Assunzioni unilaterali fatte ad offerta variabile piegando graduatorie pubbliche alla ragione dei numeri, ridefinizione della gerarchia interna con attribuzione al dirigente scolastico di poteri da caporale manager (già cresciuti nel corso di 20 anni a scapito delle rappresentanze sindacali e degli organi collegiali, ma ora sanciti per legge), introduzione di procedure per il riconoscimento del merito individuale, riduzione del Collegio dei Docenti a mera assemblea da alza-la-mano-zitto-ed-approva, subordinazione della libertà di insegnamento ai piani triennali di offerta formativa che poi mettono in competizione le scuole, alternanza scuola-lavoro (gratuito), bonus, sono tutti elementi che aziendalizzano la scuola e ne fanno un segmento della produzione capitalistica, distruggendone la ragione di istituzione pubblica ed il ruolo di comunità educante con gestione collegiale e partecipativa.

Siamo giunti alla fine del processo?

Ancora no. Mancano i decreti delegati – previsti dall’attuale legge – che avocheranno al governo la definizione di orari di lavoro, organizzazione del lavoro e retribuzioni. Il che significherebbe la fine della contrattazione collettiva e l’espulsione – di fatto – del sindacato dal mondo della scuola. Così come è successo con il Jobs Act nell’industria e così come è previsto che accada nel Pubblico Impiego (altro ddl in Parlamento).

Inoltre sulla lunga scadenza l’aziendalizzazione, come dimostra ad esempio la sanità, non ha portato vantaggi per l’utenza in termini di gestione del diritto alla salute, ma solo un maggior controllo della parte politica nella nomina dei dirigenti e sull’affare sanità.

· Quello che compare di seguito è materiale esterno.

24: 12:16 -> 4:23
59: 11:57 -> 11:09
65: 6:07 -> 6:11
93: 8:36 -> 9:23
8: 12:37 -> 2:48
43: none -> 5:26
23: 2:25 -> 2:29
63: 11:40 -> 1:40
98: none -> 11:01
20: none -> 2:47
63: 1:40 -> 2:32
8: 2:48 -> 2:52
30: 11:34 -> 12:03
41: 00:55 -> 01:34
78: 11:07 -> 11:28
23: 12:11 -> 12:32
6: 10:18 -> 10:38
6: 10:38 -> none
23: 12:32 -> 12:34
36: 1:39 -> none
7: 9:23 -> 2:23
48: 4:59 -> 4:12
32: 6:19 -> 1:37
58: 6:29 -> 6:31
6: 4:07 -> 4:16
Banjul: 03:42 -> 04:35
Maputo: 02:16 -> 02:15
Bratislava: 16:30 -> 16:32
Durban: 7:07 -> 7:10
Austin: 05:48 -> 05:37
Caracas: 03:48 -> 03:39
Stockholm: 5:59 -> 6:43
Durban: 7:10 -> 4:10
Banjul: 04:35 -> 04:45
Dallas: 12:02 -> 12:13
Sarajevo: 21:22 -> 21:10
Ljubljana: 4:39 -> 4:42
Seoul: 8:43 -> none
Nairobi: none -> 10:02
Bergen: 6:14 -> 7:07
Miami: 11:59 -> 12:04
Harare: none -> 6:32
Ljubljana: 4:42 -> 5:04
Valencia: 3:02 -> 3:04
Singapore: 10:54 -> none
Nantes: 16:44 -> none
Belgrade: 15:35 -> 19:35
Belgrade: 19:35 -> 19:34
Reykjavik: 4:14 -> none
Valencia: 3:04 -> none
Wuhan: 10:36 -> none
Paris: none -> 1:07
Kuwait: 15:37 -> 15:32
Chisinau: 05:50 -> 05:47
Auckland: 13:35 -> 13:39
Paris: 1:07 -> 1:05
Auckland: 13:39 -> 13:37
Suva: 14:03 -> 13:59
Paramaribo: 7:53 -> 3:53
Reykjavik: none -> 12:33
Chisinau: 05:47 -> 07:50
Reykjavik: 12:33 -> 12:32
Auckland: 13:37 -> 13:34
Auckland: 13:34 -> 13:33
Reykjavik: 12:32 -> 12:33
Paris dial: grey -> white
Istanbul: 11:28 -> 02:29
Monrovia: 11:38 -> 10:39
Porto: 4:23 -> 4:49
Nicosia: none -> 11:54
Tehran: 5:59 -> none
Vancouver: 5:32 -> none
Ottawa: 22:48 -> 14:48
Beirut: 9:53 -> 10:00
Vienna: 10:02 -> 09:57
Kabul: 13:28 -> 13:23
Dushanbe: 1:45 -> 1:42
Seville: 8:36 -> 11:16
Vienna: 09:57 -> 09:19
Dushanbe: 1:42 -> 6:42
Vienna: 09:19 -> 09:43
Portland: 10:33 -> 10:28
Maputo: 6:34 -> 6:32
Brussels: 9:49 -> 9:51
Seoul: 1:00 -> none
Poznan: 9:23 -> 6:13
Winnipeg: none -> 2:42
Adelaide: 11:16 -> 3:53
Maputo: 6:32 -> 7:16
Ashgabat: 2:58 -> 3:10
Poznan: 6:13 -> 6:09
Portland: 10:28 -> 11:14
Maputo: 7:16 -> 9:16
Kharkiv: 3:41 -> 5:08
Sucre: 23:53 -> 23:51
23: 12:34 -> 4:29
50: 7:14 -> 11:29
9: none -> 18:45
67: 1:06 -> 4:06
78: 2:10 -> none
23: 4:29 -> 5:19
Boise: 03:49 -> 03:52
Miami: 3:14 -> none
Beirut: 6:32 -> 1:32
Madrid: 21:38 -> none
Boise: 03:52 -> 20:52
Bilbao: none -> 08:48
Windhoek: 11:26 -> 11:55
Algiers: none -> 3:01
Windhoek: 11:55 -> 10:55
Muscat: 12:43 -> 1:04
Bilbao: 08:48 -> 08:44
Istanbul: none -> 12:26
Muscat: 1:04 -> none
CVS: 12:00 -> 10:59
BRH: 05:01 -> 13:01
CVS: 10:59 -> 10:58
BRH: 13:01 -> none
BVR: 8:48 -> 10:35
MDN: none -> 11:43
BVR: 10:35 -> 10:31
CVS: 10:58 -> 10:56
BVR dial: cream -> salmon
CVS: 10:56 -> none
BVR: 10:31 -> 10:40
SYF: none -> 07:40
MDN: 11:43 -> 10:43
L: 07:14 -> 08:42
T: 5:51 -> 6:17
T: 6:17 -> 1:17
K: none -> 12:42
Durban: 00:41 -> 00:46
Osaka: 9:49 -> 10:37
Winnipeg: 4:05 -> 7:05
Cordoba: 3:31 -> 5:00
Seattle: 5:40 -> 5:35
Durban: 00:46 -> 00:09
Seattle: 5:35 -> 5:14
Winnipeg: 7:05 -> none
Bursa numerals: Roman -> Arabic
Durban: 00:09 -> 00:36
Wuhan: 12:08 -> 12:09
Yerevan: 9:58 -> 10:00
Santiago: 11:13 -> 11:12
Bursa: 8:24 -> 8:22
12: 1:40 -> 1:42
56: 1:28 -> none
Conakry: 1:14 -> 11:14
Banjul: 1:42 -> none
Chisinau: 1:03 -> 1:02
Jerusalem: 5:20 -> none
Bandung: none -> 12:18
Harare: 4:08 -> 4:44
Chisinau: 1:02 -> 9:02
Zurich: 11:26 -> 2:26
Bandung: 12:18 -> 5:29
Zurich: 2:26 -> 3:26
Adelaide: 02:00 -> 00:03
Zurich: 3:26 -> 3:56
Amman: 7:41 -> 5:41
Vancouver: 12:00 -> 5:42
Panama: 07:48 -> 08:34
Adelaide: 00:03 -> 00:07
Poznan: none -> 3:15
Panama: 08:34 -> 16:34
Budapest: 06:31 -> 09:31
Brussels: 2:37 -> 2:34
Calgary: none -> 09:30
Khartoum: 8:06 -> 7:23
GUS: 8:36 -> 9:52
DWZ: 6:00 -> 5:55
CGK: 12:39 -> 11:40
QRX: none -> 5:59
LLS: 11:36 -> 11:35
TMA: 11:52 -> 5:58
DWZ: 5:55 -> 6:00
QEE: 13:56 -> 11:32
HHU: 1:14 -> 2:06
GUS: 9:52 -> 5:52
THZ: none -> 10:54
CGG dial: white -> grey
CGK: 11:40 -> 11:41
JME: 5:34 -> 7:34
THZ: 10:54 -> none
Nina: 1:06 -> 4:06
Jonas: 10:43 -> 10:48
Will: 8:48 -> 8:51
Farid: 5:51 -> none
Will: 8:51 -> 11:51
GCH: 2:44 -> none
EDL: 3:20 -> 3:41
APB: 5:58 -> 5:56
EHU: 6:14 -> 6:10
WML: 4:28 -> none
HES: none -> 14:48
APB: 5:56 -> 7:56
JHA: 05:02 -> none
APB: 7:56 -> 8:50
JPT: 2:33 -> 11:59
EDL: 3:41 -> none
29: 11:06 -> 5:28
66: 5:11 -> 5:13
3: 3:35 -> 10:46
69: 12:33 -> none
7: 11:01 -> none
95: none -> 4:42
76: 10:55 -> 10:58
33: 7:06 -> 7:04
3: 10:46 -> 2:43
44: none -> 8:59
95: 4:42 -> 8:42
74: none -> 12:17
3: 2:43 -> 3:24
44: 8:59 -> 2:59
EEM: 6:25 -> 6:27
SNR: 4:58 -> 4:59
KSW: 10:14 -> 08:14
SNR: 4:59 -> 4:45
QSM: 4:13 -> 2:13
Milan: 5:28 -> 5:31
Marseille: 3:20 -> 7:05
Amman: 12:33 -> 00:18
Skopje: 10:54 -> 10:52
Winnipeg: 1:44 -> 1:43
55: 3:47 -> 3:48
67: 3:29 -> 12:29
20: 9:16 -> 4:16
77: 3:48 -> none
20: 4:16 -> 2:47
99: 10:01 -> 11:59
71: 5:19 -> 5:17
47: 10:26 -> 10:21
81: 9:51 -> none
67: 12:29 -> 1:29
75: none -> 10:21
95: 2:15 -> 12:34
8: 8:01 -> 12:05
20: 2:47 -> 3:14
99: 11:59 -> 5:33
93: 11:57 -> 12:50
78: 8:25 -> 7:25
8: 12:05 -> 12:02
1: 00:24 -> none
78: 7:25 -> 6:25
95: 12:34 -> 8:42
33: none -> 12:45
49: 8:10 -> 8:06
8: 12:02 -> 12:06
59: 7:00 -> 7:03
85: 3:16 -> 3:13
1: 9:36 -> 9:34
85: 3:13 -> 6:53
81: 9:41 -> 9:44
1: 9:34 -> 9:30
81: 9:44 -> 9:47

E pur in condizioni oggettive molto ostili (gran parte dei mass-media, parte del mondo intellettuale, false opposizioni parlamentari e strumentalizzatori vari), i lavoratori e le lavoratrici della scuola hanno reagito in maniera veemente, auto-organizzandosi in comitati e coordinamenti trasversali, costringendo le organizzazioni sindacali maggioritarie nel settore ad impegnarsi senza infingimenti e restituendo ai sindacati di base un costante ruolo di sostegno al movimento, tramite innumerevoli manifestazioni, presidi, veglie, scioperi nazionali e degli scrutini, con adesioni straordinarie.

Ma non è bastato a bloccare o a scardinare il ddl-scuola nelle sedi parlamentari.

Ora si apre la seconda fase di questo ciclo di ristrutturazione capitalistica della scuola, che prevede l’implementazione dei provvedimenti legislativi tra 2015 e 2016.

Il mese di settembre si aprirà con altre mobilitazioni e dimostrazioni di conflittualità tanto giuridico-legale quanto di piazza.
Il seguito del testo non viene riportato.